** Exercise aim **
Output the listing below verbatim, but drop the images.
▽
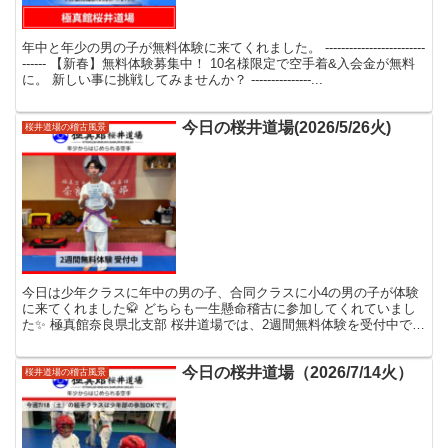
年中と年少の男の子が無料体験に来てくれました。 -------------------------
------ 【新春】無料体験募集中！ 10名様限定で空手着&入会金が無料
に。 新しい事に挑戦してみませんか？ ---------------...
今日の桜井道場(2026/5/26火)
桜井道場の稽古風景
今日は少年クラスに年中の男の子、合同クラスに小4の男の子が体験
に来てくれました🥋 どちらも一生懸命稽古に参加してくれていまし
た✨ 極真館奈良県北支部 桜井道場では、2週間無料体験を受付中で
す！ 「空手に興味はあるけど続けられるか不安…」とい...
今日の桜井道場（2026/7/14火）
桜井道場の稽古風景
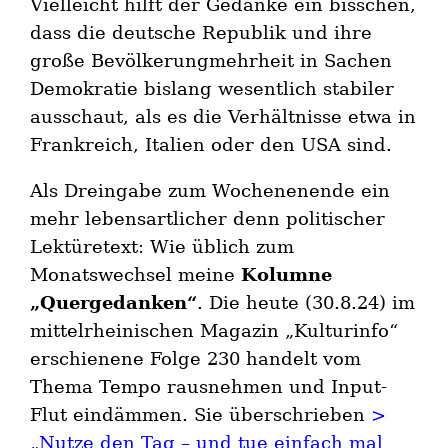
Vielleicht hilft der Gedanke ein bisschen,
dass die deutsche Republik und ihre
große Bevölkerungmehrheit in Sachen
Demokratie bislang wesentlich stabiler
ausschaut, als es die Verhältnisse etwa in
Frankreich, Italien oder den USA sind.
Als Dreingabe zum Wochenenende ein
mehr lebensartlicher denn politischer
Lektüretext: Wie üblich zum
Monatswechsel meine
Kolumne
„Quergedanken“
. Die heute (30.8.24) im
mittelrheinischen Magazin „Kulturinfo“
erschienene Folge 230 handelt vom
Thema Tempo rausnehmen und Input-
Flut eindämmen. Sie überschrieben
>
„Nutze den Tag – und tue einfach mal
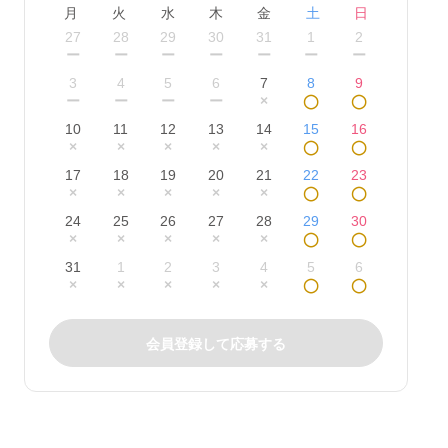
月
火
水
木
金
土
日
27
28
29
30
31
1
2
ー
ー
ー
ー
ー
ー
ー
3
4
5
6
7
8
9
ー
ー
ー
ー
×
◯
◯
10
11
12
13
14
15
16
×
×
×
×
×
◯
◯
17
18
19
20
21
22
23
×
×
×
×
×
◯
◯
24
25
26
27
28
29
30
×
×
×
×
×
◯
◯
31
1
2
3
4
5
6
×
×
×
×
×
◯
◯
会員登録して応募する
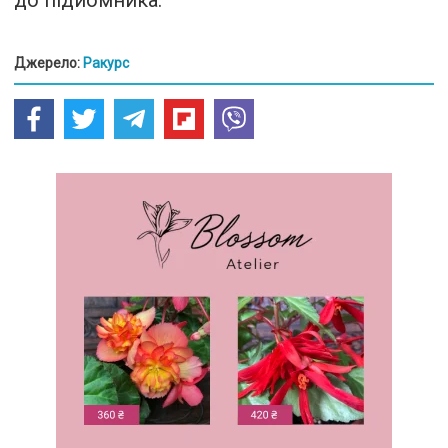
до підйомника.
Джерело:
Ракурс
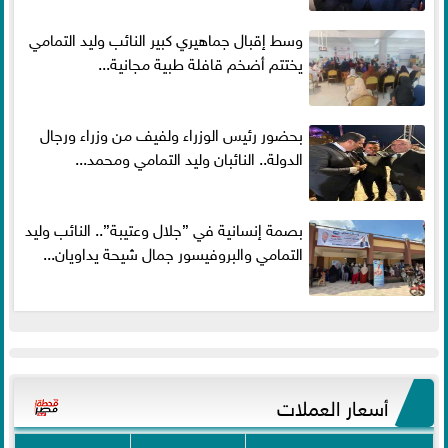
وسط إقبال جماهيري كبير النائب وليد التمامي
يختتم أضخم قافلة طبية مجانية...
بحضور رئيس الوزراء ولفيف من وزراء ورجال
الدولة.. النائبان وليد التمامي ومحمد...
بصمة إنسانية في ”جلال وعتيبة”.. النائب وليد
التمامي والبروفيسور جمال شيحة يداويان...
أسعار العملات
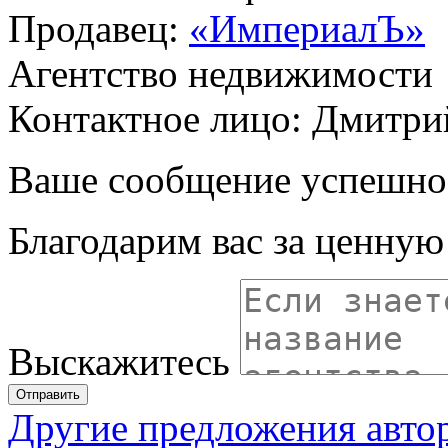
Продавец:
«ИмпериалЪ»
Агентство недвижимости
Контактное лицо: Дмитри
Ваше сообщение успешно
Благодарим вас за ценну
Выскажитесь
Отправить
Другие предложения авто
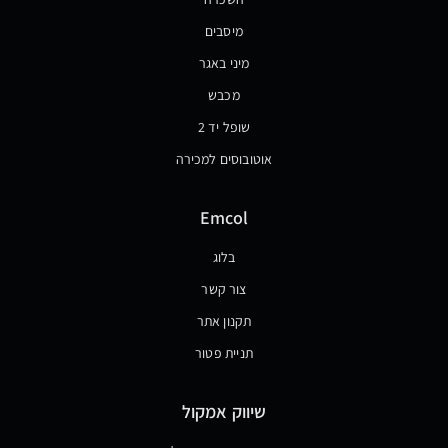
מיסבים
מיני באגר
מכבש
שופל יד 2
אוטובוסים למכירה
Emcol
בלוג
צור קשר
תקנון אתר
תניית פטור
שיווק אמקול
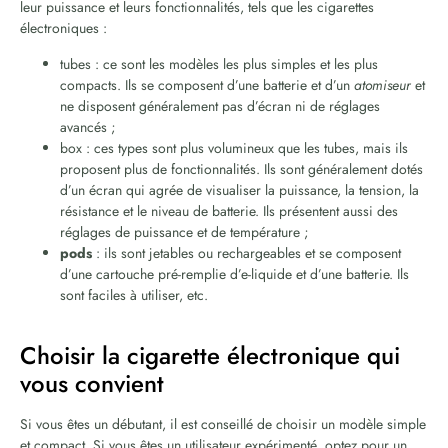
leur puissance et leurs fonctionnalités, tels que les cigarettes
électroniques :
tubes : ce sont les modèles les plus simples et les plus
compacts. Ils se composent d’une batterie et d’un
atomiseur
et
ne disposent généralement pas d’écran ni de réglages
avancés ;
box : ces types sont plus volumineux que les tubes, mais ils
proposent plus de fonctionnalités. Ils sont généralement dotés
d’un écran qui agrée de visualiser la puissance, la tension, la
résistance et le niveau de batterie. Ils présentent aussi des
réglages de puissance et de température ;
pods
: ils sont jetables ou rechargeables et se composent
d’une cartouche pré-remplie d’e-liquide et d’une batterie. Ils
sont faciles à utiliser, etc.
Choisir la cigarette électronique qui
vous convient
Si vous êtes un débutant, il est conseillé de choisir un modèle simple
et compact. Si vous êtes un utilisateur expérimenté, optez pour un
△
** Output for this task **
年中と年少の男の子が無料体験に来てくれました。 -------------------------
------ 【新春】無料体験募集中！ 10名様限定で空手着&入会金が無料
に。 新しい事に挑戦してみませんか？ ---------------...
今日の桜井道場(2026/5/26火)
桜井道場の稽古風景
今日は少年クラスに年中の男の子、合同クラスに小4の男の子が体験
に来てくれました🥋 どちらも一生懸命稽古に参加してくれていまし
た✨ 極真館奈良県北支部 桜井道場では、2週間無料体験を受付中で
す！ 「空手に興味はあるけど続けられるか不安…」とい...
今日の桜井道場（2026/7/14火）
桜井道場の稽古風景
Vielleicht hilft der Gedanke ein bisschen,
dass die deutsche Republik und ihre
große Bevölkerungmehrheit in Sachen
Demokratie bislang wesentlich stabiler
ausschaut, als es die Verhältnisse etwa in
Frankreich, Italien oder den USA sind.
Als Dreingabe zum Wochenenende ein
mehr lebensartlicher denn politischer
Lektüretext: Wie üblich zum
Monatswechsel meine
Kolumne
„Quergedanken“
. Die heute (30.8.24) im
mittelrheinischen Magazin „Kulturinfo“
erschienene Folge 230 handelt vom
Thema Tempo rausnehmen und Input-
Flut eindämmen. Sie überschrieben
>
„Nutze den Tag – und tue einfach mal
月
火
水
木
金
土
日
27
28
29
30
31
1
2
ー
ー
ー
ー
ー
ー
ー
3
4
5
6
7
8
9
ー
ー
ー
ー
×
◯
◯
10
11
12
13
14
15
16
×
×
×
×
×
◯
◯
17
18
19
20
21
22
23
×
×
×
×
×
◯
◯
24
25
26
27
28
29
30
×
×
×
×
×
◯
◯
31
1
2
3
4
5
6
×
×
×
×
×
◯
◯
会員登録して応募する
до підйомника.
Джерело:
Ракурс
وسط إقبال جماهيري كبير النائب وليد التمامي
يختتم أضخم قافلة طبية مجانية...
بحضور رئيس الوزراء ولفيف من وزراء ورجال
الدولة.. النائبان وليد التمامي ومحمد...
بصمة إنسانية في ”جلال وعتيبة”.. النائب وليد
التمامي والبروفيسور جمال شيحة يداويان...
أسعار العملات
Продавец:
«ИмпериалЪ»
Агентство недвижимости
Контактное лицо: Дмитри
Ваше сообщение успешно
Благодарим вас за ценну
Выскажитесь
Отправить
Другие предложения авто
מיסבים
מיני באגר
מכבש
שופל יד 2
אוטובוסים למכירה
Emcol
בלוג
צור קשר
תקנון אתר
תניית פטור
שיווק אמקול
leur puissance et leurs fonctionnalités, tels que les cigarettes
électroniques :
tubes : ce sont les modèles les plus simples et les plus
compacts. Ils se composent d’une batterie et d’un
atomiseur
et
ne disposent généralement pas d’écran ni de réglages
avancés ;
box : ces types sont plus volumineux que les tubes, mais ils
proposent plus de fonctionnalités. Ils sont généralement dotés
d’un écran qui agrée de visualiser la puissance, la tension, la
résistance et le niveau de batterie. Ils présentent aussi des
réglages de puissance et de température ;
pods
: ils sont jetables ou rechargeables et se composent
d’une cartouche pré-remplie d’e-liquide et d’une batterie. Ils
sont faciles à utiliser, etc.
Choisir la cigarette électronique qui
vous convient
Si vous êtes un débutant, il est conseillé de choisir un modèle simple
et compact. Si vous êtes un utilisateur expérimenté, optez pour un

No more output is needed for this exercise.